Сомневаюсь, кстати сказать, что ей хотелось идти дальше. Оставайся у нее хоть капля здравомыслия, она наверняка чувствовала бы себя в точности так, как чувствовали мы. Ей было страшно до охренения. Рассудок требовал возвращаться, ни в коем случае не лезть глубже.

Там скверно, скверно, скверно.

Но Тетерева полезла. Храбрая, думавшая о своем сыне. Она хотела снова его увидеть. Думала о нем, а не о собственном выживании.

Говорите, мы такие же? Такие же храбрые?

Капитан, не оскорбляйте ее память. Нас вела только и исключительно жадность.

Долбаная жадность. Единственное в этой вселенной, что сильнее страха.

Но и жадности в конце концов оказалось мало.

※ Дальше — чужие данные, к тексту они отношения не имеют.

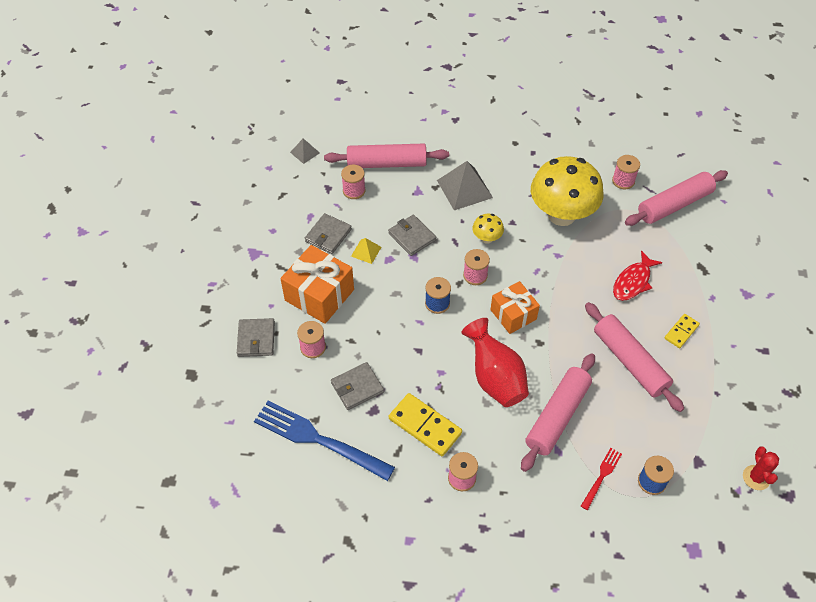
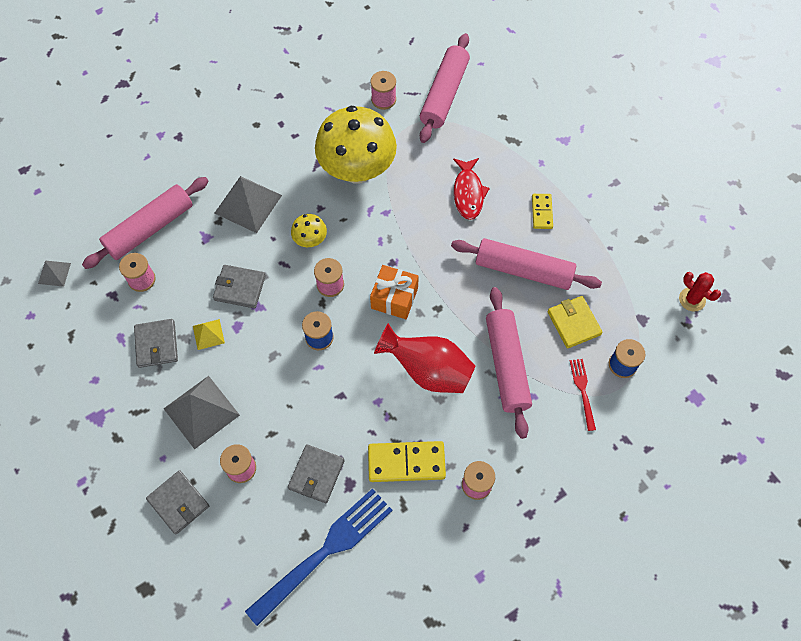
camera: 40 degrees left, 10 degrees up
(318, 440) = (324, 552): blue fork -> blue fork turned 150 degrees clockwise
(319, 295) = (201, 411): orange gift -> grey pyramid
(637, 425) = (574, 323): none -> yellow wallet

Серебристые жилы переплетались и закруглялись, образуя внешние границы громадных фигур. Эти фигуры были гуманоидными, с руками, ногами, головами и торсами – как положено. Худые, почти скелеты, а торсы и конечности все какие-то перекрученные, словно сама порода изрядно сместилась уже после того, как эти изображения были на нее нанесены. Лица отсутствовали, если не считать двух больших глаз в полушариях с расщелиной посредине, намекавших на череп.

Причудливость этих фигур, сочетание человеческого облика с инопланетной чужеродностью поразила меня сильнее, чем я могла бы высказать в словах. Чудовища, пожалуй, тоже внушили бы страх, но все-таки не настолько глубокий, сродни первобытному ужасу, какой вселяли эти фигуры. Серебристые очертания мерцали и переливались, отчего возникала иллюзия непрестанного движения. Казалось, что уродливые, безликие фигуры корчатся в немыслимых мучениях.

Никто из нас долго не отваживался заговорить. Даже обезьяна прекратила ныть, погрузилась в угрюмое молчание. А я про себя порадовалась возможности передохнуть и восстановить силы после недавних испытаний.